A dose of probiotics a day may effectively help improve the memory and thinking abilities of people with Alzheimer's disease, a new international study revealed.
Scientists from Iran discovered that patients with Alzheimer's disease who drank milk enriched with beneficial live bacteria experienced significant improvement in their cognitive functioning.
Mahmoud Salami, a professor from Kashan University and senior author of the new report, said the study is the first to show that probiotics provide benefits in cognitive improvement.
The Benefits Of Probiotics
Probiotics are yeasts or live bacteria with several known positive effects on the body, including protection against menopause-like bone loss, as well as improvement of mental health.
In the new study, Salami and his colleagues gave 52 participants yogurt and milk with probiotics every day for 12 weeks.
The participants, who were aged 60 to 95, were divided into two groups: one group was given 200 milliliters (6.76 fluid ounces) of normal milk daily, while the remaining participants drank the same amount of milk enriched with Bifidobacterium bifidum, Lactobacillus casei, Lactobacillus acidophilus and Lactobacillus fermentum.
Researchers measured the changes in the participants' brain function test scores before and after undergoing the yogurt treatment.
They used the Mini-Mental State Examination scale, in which the participants completed several tasks such as naming objects, copying a picture and counting backward.
In the end, researchers found that those who drank the milk with probiotics showed significant improvements in their memory and thinking abilities. These patients' average MMSE score increased from 8.7 to 10.6 out of 30, while the scores of those who drank the normal milk dropped from 8.5 to 8.0.
Metabolic Changes
Meanwhile, when the researchers assessed blood samples taken from the patients, Salami and his team found that some of those who consumed probiotics had significant improvements.
These include lower levels of very low-density lipoprotein cholesterol, lower levels of triglycerides as well as reduced levels of high-sensitivity C-reactive protein, an inflammatory marker.

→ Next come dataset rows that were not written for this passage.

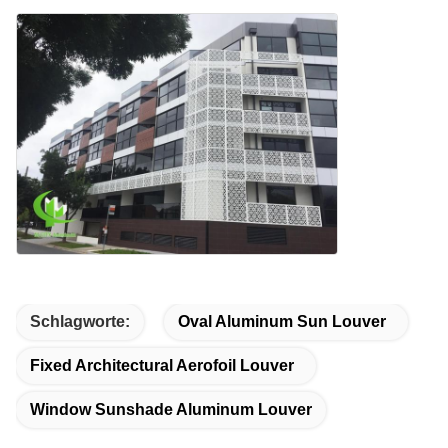
Schlagworte:
Oval Aluminum Sun Louver
Fixed Architectural Aerofoil Louver
Window Sunshade Aluminum Louver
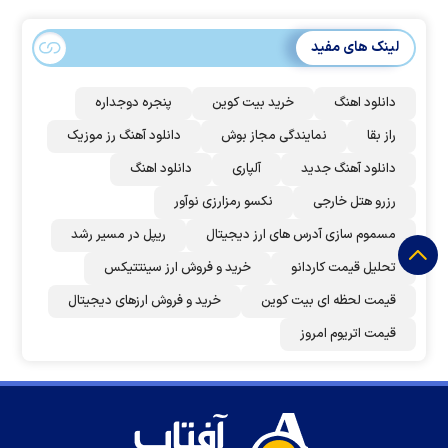
لینک های مفید
دانلود اهنگ
خرید بیت کوین
پنجره دوجداره
راز بقا
نمایندگی مجاز بوش
دانلود آهنگ رز‌ موزیک
دانلود آهنگ جدید
آلپاری
دانلود اهنگ
رزرو هتل خارجی
نکسو رمزارزی نوآور
مسموم سازی آدرس های ارز دیجیتال
ریپل در مسیر رشد
تحلیل قیمت کاردانو
خرید و فروش ارز سینتتیکس
قیمت لحظه ای بیت کوین
خرید و فروش ارزهای دیجیتال
قیمت اتریوم امروز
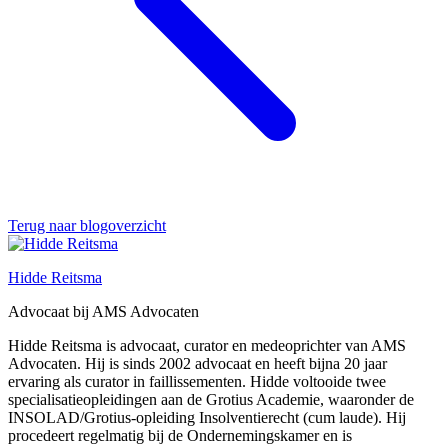
Terug naar blogoverzicht
Hidde Reitsma
Advocaat bij AMS Advocaten
Hidde Reitsma is advocaat, curator en medeoprichter van AMS
Advocaten. Hij is sinds 2002 advocaat en heeft bijna 20 jaar
ervaring als curator in faillissementen. Hidde voltooide twee
specialisatieopleidingen aan de Grotius Academie, waaronder de
INSOLAD/Grotius-opleiding Insolventierecht (cum laude). Hij
procedeert regelmatig bij de Ondernemingskamer en is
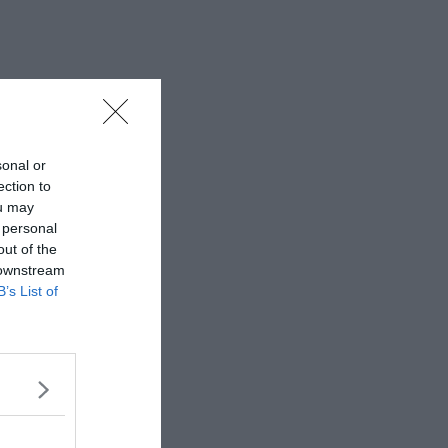
sonal or
ection to
ou may
 personal
out of the
 downstream
B’s List of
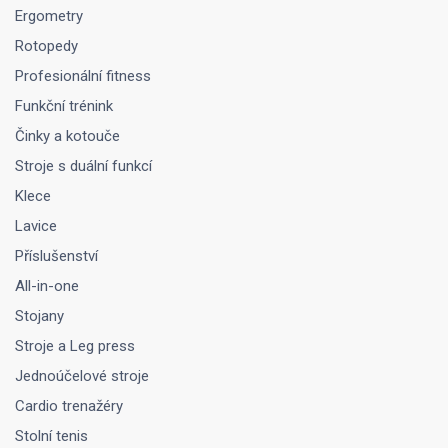
Ergometry
Rotopedy
Profesionální fitness
Funkční trénink
Činky a kotouče
Stroje s duální funkcí
Klece
Lavice
Příslušenství
All-in-one
Stojany
Stroje a Leg press
Jednoúčelové stroje
Cardio trenažéry
Stolní tenis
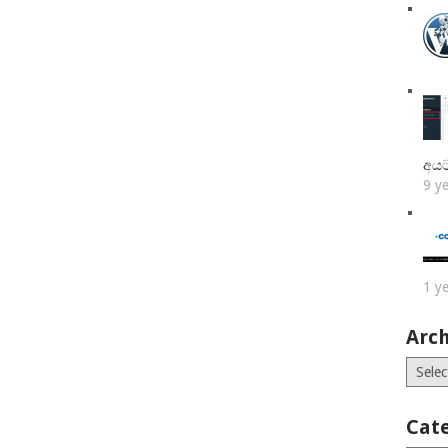
අයට
9 y
1 y
Arch
Archiv
Cat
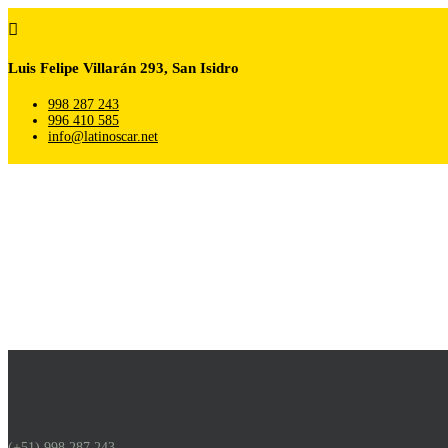

Luis Felipe Villarán 293, San Isidro
998 287 243
996 410 585
info@latinoscar.net
(+51) 998 287 243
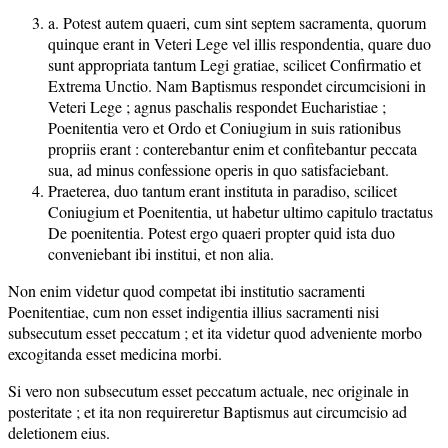
a. Potest autem quaeri, cum sint septem sacramenta, quorum
quinque erant in Veteri Lege vel illis respondentia, quare duo
sunt appropriata tantum Legi gratiae, scilicet Confirmatio et
Extrema Unctio. Nam Baptismus respondet circumcisioni in
Veteri Lege ; agnus paschalis respondet Eucharistiae ;
Poenitentia vero et Ordo et Coniugium in suis rationibus
propriis erant : conterebantur enim et confitebantur peccata
sua, ad minus confessione operis in quo satisfaciebant.
Praeterea, duo tantum erant instituta in paradiso, scilicet
Coniugium et Poenitentia, ut habetur ultimo capitulo tractatus
De poenitentia. Potest ergo quaeri propter quid ista duo
conveniebant ibi institui, et non alia.
Non enim videtur quod competat ibi institutio sacramenti
Poenitentiae, cum non esset indigentia illius sacramenti nisi
subsecutum esset peccatum ; et ita videtur quod adveniente morbo
excogitanda esset medicina morbi.
Si vero non subsecutum esset peccatum actuale, nec originale in
posteritate ; et ita non requireretur Baptismus aut circumcisio ad
deletionem eius.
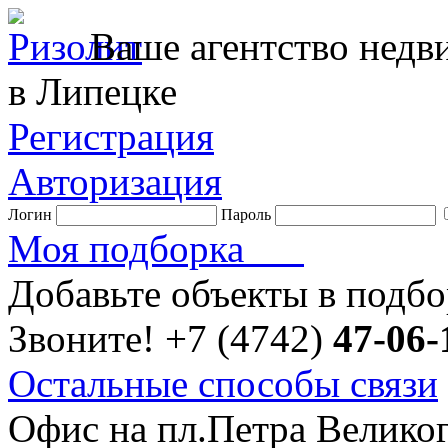
Ваше агентство нед
в Липецке
Регистрация
Авторизация
Логин
Пароль
Моя подборка
Добавьте объекты в подб
Звоните!
+7 (4742)
47-06-
Остальные способы связи
Офис на пл.Петра Велико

Additionally, those who received probiotics exhibited a significant decrease in two measures of insulin resistance and the function of insulin-producing beta cells in the pancreas known as HOMA-B and HOMA-IR.
The authors of the study explained that the benefits of probiotics may be linked to the metabolic changes that they trigger. They also emphasized that all the study participants remained cognitively impaired, but the findings of the report offer hope that probiotics might result to cognitive improvements.
"We plan to look at these mechanisms in greater detail in our next study," added Salami.
Details of the new study are published in the journal Frontiers in Aging Neuroscience.